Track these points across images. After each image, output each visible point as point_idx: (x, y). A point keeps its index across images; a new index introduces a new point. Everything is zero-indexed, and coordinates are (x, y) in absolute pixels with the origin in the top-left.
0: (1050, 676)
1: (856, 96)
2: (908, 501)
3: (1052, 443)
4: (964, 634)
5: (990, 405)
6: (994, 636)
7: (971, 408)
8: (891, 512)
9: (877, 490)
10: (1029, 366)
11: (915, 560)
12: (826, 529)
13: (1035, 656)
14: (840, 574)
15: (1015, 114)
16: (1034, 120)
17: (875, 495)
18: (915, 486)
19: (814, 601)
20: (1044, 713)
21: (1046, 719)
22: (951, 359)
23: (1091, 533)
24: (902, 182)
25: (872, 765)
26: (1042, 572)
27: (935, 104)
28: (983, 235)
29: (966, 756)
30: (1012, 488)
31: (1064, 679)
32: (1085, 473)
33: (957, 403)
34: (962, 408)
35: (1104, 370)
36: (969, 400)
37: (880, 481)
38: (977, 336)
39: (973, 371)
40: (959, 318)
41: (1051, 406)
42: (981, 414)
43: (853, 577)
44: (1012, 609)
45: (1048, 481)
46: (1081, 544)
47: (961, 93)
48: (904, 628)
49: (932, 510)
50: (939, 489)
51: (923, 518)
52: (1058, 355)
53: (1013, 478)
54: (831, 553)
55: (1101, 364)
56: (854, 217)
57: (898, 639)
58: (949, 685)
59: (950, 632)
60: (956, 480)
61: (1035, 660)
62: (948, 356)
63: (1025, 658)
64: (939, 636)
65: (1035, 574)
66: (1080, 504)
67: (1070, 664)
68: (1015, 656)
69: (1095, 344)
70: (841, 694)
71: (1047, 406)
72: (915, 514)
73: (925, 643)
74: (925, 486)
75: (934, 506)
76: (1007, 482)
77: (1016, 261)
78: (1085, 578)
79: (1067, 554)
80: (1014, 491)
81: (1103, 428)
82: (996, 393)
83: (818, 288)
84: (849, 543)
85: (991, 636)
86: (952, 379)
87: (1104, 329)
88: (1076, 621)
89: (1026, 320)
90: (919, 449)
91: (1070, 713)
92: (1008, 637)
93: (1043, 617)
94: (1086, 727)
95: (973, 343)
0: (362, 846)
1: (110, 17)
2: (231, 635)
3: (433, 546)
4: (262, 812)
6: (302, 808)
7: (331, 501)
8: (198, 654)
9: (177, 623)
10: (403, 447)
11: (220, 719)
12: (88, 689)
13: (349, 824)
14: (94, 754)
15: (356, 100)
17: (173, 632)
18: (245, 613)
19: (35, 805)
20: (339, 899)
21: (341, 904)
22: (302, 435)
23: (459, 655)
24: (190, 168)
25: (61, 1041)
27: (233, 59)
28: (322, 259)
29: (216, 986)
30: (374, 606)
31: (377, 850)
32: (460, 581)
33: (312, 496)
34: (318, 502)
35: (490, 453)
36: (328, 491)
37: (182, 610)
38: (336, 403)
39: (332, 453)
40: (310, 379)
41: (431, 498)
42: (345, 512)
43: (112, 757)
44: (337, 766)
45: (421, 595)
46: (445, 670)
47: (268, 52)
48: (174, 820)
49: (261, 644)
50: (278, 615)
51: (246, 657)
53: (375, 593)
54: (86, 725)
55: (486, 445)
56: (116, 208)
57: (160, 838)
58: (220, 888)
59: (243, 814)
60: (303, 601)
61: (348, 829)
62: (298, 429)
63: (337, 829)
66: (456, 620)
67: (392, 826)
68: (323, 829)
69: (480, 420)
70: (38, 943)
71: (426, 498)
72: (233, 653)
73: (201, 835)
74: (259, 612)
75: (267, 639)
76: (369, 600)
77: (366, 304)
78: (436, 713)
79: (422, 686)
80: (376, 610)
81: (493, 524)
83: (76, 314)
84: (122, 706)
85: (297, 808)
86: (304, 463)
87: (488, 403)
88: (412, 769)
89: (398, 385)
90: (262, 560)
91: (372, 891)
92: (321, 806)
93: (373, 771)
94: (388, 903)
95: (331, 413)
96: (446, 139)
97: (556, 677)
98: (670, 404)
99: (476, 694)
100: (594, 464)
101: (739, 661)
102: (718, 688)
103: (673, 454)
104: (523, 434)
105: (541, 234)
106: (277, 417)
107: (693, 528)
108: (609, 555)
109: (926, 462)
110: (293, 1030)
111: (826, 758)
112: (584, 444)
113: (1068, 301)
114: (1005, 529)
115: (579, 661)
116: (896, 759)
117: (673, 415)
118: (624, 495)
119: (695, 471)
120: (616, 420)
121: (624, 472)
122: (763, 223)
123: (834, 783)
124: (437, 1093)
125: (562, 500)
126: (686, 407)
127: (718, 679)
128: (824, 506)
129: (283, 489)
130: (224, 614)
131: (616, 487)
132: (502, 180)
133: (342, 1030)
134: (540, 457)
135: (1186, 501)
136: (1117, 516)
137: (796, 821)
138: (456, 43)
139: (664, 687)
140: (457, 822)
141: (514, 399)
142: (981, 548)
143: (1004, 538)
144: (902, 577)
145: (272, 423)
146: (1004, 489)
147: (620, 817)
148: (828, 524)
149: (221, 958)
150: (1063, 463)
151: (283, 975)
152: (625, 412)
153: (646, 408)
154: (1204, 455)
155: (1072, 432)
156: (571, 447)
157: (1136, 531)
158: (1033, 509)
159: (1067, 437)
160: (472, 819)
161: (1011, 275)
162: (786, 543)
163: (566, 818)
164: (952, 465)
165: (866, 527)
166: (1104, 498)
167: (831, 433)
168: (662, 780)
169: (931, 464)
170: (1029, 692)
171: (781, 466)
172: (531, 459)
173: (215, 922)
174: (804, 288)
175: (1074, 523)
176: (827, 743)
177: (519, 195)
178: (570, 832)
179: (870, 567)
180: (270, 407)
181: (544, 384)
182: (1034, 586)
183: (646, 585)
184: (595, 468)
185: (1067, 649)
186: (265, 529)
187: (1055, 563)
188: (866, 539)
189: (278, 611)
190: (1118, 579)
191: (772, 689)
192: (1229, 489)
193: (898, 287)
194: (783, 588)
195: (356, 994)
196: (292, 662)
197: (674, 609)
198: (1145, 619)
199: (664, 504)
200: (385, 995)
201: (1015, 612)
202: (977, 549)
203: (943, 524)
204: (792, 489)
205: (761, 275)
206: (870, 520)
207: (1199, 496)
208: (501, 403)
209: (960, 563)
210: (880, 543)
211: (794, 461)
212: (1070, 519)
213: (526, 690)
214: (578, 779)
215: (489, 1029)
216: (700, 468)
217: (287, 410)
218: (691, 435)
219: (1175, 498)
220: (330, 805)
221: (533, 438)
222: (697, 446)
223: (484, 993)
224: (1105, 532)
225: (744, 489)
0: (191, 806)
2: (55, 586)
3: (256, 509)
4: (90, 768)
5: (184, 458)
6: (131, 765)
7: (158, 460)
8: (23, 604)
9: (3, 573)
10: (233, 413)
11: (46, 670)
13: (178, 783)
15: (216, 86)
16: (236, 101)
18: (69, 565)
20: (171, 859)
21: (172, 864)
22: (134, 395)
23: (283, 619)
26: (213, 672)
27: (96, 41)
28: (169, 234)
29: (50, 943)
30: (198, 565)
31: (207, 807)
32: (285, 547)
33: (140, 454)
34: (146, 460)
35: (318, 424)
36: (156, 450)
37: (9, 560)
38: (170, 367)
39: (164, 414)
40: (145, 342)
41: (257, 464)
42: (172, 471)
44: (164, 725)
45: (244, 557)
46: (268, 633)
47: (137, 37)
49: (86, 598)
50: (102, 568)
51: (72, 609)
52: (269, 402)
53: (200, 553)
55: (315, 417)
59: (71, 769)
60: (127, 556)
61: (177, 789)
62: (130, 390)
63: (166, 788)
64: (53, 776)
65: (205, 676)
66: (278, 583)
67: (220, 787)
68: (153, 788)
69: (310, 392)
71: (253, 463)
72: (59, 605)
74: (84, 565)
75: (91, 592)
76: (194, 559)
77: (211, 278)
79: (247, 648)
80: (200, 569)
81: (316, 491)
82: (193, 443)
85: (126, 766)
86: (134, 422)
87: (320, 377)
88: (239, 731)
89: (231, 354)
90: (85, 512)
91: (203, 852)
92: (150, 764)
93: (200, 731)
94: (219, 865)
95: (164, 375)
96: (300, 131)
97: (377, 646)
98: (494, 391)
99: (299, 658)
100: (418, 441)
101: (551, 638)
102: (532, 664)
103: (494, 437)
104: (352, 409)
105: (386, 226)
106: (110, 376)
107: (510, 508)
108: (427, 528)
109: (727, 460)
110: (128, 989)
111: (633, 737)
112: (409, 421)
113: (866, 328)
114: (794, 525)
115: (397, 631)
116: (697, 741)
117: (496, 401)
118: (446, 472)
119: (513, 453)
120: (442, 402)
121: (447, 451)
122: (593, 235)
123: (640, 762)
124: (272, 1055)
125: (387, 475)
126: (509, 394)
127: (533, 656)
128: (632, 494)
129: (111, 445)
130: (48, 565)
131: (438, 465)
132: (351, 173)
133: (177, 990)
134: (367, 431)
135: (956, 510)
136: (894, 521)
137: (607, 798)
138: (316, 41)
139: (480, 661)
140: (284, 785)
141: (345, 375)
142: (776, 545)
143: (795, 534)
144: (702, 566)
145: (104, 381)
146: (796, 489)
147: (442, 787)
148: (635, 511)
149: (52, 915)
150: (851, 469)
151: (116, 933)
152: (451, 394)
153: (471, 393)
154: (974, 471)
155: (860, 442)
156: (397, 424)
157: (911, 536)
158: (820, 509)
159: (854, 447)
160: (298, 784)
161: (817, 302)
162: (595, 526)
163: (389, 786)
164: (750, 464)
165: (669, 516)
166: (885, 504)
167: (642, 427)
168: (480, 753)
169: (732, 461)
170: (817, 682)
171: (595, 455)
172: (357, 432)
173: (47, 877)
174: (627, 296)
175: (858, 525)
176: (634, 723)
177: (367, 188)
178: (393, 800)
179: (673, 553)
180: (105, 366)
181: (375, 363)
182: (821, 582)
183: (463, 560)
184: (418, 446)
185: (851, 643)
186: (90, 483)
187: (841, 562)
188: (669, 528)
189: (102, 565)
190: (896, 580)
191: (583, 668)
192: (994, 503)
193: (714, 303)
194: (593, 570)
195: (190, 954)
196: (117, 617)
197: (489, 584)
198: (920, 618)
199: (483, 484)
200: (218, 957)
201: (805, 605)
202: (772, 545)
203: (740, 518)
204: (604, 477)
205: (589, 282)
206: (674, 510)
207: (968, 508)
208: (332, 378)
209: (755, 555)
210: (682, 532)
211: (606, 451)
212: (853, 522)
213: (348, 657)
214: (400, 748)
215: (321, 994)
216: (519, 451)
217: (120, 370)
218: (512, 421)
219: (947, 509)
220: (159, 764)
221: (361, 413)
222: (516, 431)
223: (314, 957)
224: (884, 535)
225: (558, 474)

· · · · ·

[Zu erstellen]:
Ausschließlich die Zeilen vom Anfang des Materials bis einschließlich der Zeile mit "71: (1047, 406)" als Markdown-Tabelle darstellen, mit der Spalte „Nr.“ für die fortlaufende Zeilennummer und der Spalte „Inhalt“ für die Zeile selbst. Leerzeilen entfallen.

[Übungsausgabe]:
| Nr. | Inhalt |
|---|---|
| 1 | Track these points across images. After each image, output each visible point as point_idx: (x, y). A point keeps its index across images; a new index introduces a new point. Everything is zero-indexed, and coordinates are (x, y) in absolute pixels with the origin in the top-left. |
| 2 | 0: (1050, 676) |
| 3 | 1: (856, 96) |
| 4 | 2: (908, 501) |
| 5 | 3: (1052, 443) |
| 6 | 4: (964, 634) |
| 7 | 5: (990, 405) |
| 8 | 6: (994, 636) |
| 9 | 7: (971, 408) |
| 10 | 8: (891, 512) |
| 11 | 9: (877, 490) |
| 12 | 10: (1029, 366) |
| 13 | 11: (915, 560) |
| 14 | 12: (826, 529) |
| 15 | 13: (1035, 656) |
| 16 | 14: (840, 574) |
| 17 | 15: (1015, 114) |
| 18 | 16: (1034, 120) |
| 19 | 17: (875, 495) |
| 20 | 18: (915, 486) |
| 21 | 19: (814, 601) |
| 22 | 20: (1044, 713) |
| 23 | 21: (1046, 719) |
| 24 | 22: (951, 359) |
| 25 | 23: (1091, 533) |
| 26 | 24: (902, 182) |
| 27 | 25: (872, 765) |
| 28 | 26: (1042, 572) |
| 29 | 27: (935, 104) |
| 30 | 28: (983, 235) |
| 31 | 29: (966, 756) |
| 32 | 30: (1012, 488) |
| 33 | 31: (1064, 679) |
| 34 | 32: (1085, 473) |
| 35 | 33: (957, 403) |
| 36 | 34: (962, 408) |
| 37 | 35: (1104, 370) |
| 38 | 36: (969, 400) |
| 39 | 37: (880, 481) |
| 40 | 38: (977, 336) |
| 41 | 39: (973, 371) |
| 42 | 40: (959, 318) |
| 43 | 41: (1051, 406) |
| 44 | 42: (981, 414) |
| 45 | 43: (853, 577) |
| 46 | 44: (1012, 609) |
| 47 | 45: (1048, 481) |
| 48 | 46: (1081, 544) |
| 49 | 47: (961, 93) |
| 50 | 48: (904, 628) |
| 51 | 49: (932, 510) |
| 52 | 50: (939, 489) |
| 53 | 51: (923, 518) |
| 54 | 52: (1058, 355) |
| 55 | 53: (1013, 478) |
| 56 | 54: (831, 553) |
| 57 | 55: (1101, 364) |
| 58 | 56: (854, 217) |
| 59 | 57: (898, 639) |
| 60 | 58: (949, 685) |
| 61 | 59: (950, 632) |
| 62 | 60: (956, 480) |
| 63 | 61: (1035, 660) |
| 64 | 62: (948, 356) |
| 65 | 63: (1025, 658) |
| 66 | 64: (939, 636) |
| 67 | 65: (1035, 574) |
| 68 | 66: (1080, 504) |
| 69 | 67: (1070, 664) |
| 70 | 68: (1015, 656) |
| 71 | 69: (1095, 344) |
| 72 | 70: (841, 694) |
| 73 | 71: (1047, 406) |